§ **Instruction 1**
Put the lines of the listing below into a JSON list of strings, one string per line and no blank lines. Take them from the line with "genus: Carex" up to and including the last line of the listing.

§ **Source document**

== == ==

They cannot. That is not how the world, or human civilizations, work, or ever have worked. Our human civilization, like all living systems, is complex, and complex systems do not lend themselves to mechanical ‘fixes’. They evolve, slowly, unpredictably, over millennia. We may be able to change many malleable human minds in a hurry, if we’re motivated, and if we must, at least for a while until we can go back to what we were doing. But we cannot change our bodies, which are still evolving slowly, trying to adapt to our minds’ relatively recent decision to leave the rainforest, to eat meat, to settle in large, crowded, stressful, hierarchical cities, to walk upright. Our weary, pretzel-bent bodies are complaining about the changes we have forced on them over the past million years, and struggling with them. Too much too fast, they say.

And we cannot begin to enable the ecosystems of which we are a part to adapt to these changes, ecosystems now in states of massive collapse, exhaustion, desolation and extinction. We do not know what to do. We are limited to mechanical solutions — technology and engineering — and mechanical solutions cannot ‘solve’ these crises — crises that technology and engineering have themselves substantially caused…..

So why do we go on clinging to this hopeful, idealistic view that we can [“save the world”]? I think it’s because we want to do our best, so we want to believe we have enough control over ourselves and our actions and the world in which we live to be able to “progress”, to solve problems and deal effectively with crises. Life is wonderful and we want it to go on and be wonderful for everyone, now and in the future…

[But] The challenges we face are overwhelming, and they’ve been accelerating in size and complexity for millennia. The more we learn about them, and their interrelatedness, the more daunting they become….

[If] we want to deal with the economic crises we have precipitated, neither austerity nor stimulus will work. We have to reinvent our whole economy as a steady-state one without debt or credit. But we can’t do that, because without growth our economy will collapse and plunge us into the worst depression civilization has ever known. And with growth our resources will run out faster and climate change will accelerate, precipitating both energy and ecological collapse globally. We have created a problem that has no solution, and it’s the same one, as Jared Diamond and Ronald Wright have explained, that led to the downfall of past civilizations. Except this time the problem is global, and we’re all going down.

== == ==

[Dataset items]
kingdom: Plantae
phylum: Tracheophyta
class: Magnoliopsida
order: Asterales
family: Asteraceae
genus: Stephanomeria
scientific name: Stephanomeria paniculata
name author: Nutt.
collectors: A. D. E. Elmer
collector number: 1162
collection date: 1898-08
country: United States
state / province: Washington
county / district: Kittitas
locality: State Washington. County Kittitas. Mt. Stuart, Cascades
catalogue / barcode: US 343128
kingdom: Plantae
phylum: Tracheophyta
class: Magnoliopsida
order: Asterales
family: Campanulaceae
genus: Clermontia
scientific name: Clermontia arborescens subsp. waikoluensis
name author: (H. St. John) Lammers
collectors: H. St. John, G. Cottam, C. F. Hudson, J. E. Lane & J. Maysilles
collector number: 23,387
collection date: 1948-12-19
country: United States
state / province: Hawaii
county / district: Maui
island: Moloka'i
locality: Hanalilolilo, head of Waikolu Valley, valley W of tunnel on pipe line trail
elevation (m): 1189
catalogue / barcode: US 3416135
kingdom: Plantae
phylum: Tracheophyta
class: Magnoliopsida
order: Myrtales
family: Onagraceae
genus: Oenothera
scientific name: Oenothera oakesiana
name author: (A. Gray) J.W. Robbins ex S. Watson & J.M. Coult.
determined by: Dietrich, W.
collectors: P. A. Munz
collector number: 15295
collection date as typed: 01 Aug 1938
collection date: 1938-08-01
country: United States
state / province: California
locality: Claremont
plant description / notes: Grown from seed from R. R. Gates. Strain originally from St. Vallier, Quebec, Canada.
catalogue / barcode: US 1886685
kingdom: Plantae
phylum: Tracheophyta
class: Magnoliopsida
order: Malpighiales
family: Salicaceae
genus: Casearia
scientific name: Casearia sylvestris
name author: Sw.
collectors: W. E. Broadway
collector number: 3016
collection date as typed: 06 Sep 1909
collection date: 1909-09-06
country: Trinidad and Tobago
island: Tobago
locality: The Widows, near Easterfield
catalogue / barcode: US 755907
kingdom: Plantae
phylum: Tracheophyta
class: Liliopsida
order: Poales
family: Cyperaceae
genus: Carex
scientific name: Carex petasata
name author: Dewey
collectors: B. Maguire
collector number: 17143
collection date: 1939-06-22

== == ==

§ **Instruction 2**
List the states that the passage about civilization's crises says ecosystems are now in.

§ **Written reply 1**
[
  "genus: Carex",
  "scientific name: Carex petasata",
  "name author: Dewey",
  "collectors: B. Maguire",
  "collector number: 17143",
  "collection date: 1939-06-22"
]

§ **Written reply 2**
massive collapse, exhaustion, desolation, extinction